La fragilidad entronca con el sentido de la vida
El mundo no nos sitúa frente al ambiente de una manera determinada ya por el instinto, sino frente a un reino abierto a innumerables posibilidades de satisfacción y también a innumerables amenazas, ya que no podemos realizar sin castigo todos nuestros deseos.(continuación)
Por eso, Sigmund Freud ha descrito el desarrollo inicial del niño con la ayuda de estos dos conceptos: principio de placer y de realidad. Él lo vio así: al principio, el niño está dotado tan sólo con una libido indeterminada, con un impulso hacia el placer, el contacto corporal y la unión. Pero el niño experimenta la realidad como algo que no corresponde a voluntad, automáticamente y sin límites, a ese impulso. La naturaleza no se acomoda a nosotros; somos nosotros los que tenemos que acomodarnos a ella. Debemos por tanto renunciar a una parte de nuestros deseos para que se puedan realizar otros, incluso para podemos mantener en la existencia.
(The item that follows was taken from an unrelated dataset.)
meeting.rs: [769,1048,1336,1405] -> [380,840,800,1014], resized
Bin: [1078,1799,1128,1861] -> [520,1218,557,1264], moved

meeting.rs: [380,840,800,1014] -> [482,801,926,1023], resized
Freud vio en el principio de realidad el origen de la razón. En un país de jauja donde todos los deseos se cumplieran inmediatamente y sin esfuerzo, y no debiésemos tener en cuenta ninguno de los condicionamientos que no dependen de nosotros, no se desarrollaría algo como la razón. Freud vio toda la vida humana como un compromiso - y ello en razón de la autoconservación- entre lo que podemos -la realización sin límites de la libido- y la adaptación a la realidad que se opone a esa realización. Visto así, el hombre es, por así decir, un hedonista frustrado. Ahí reside la causa de todas las neurosis; pero también la de todas las más altas realizaciones culturales que brotan de la así llamada sublimación de los impulsos primarios.
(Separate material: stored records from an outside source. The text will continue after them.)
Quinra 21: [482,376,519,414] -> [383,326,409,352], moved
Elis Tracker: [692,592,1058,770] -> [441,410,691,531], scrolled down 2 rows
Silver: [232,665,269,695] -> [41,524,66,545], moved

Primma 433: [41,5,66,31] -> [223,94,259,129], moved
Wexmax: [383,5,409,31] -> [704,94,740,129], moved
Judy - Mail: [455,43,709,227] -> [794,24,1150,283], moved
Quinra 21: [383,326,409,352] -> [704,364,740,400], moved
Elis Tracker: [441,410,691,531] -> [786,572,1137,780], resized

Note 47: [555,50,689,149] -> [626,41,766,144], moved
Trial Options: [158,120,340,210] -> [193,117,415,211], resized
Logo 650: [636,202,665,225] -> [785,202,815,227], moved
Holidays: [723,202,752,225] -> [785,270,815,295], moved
No es exacto de ningún modo que la realidad sea ante todo lo contrario y opuesto a nosotros; algo a lo que debamos acomodarnos por fuerza. También es aquello de lo que no podemos prescindir. En la realidad dolor y placer aparecen mezclados. El dolor, si no es excesivo, tiene una importante función: nos muestra los peligros de la vida y está así al servicio de la autoconservación; el instinto de conservación limita en efecto el apetito de placer, pero no en el sentido de un perezoso compromiso; la obtención de placer no es evidentemente lo principal, lo que de verdad y en el fondo deseamos, sino un deseado aspecto que acompaña.
La experiencia de la realidad, al contrario, muy lejos de ser un impedimento para la realización de la vida, es más bien su contenido más genuino. El hecho de que nuestra conservación esté siempre en juego -incluso sabiendo del mortal desenlace final-, por curioso que resulte, pone sentido en nuestra vida.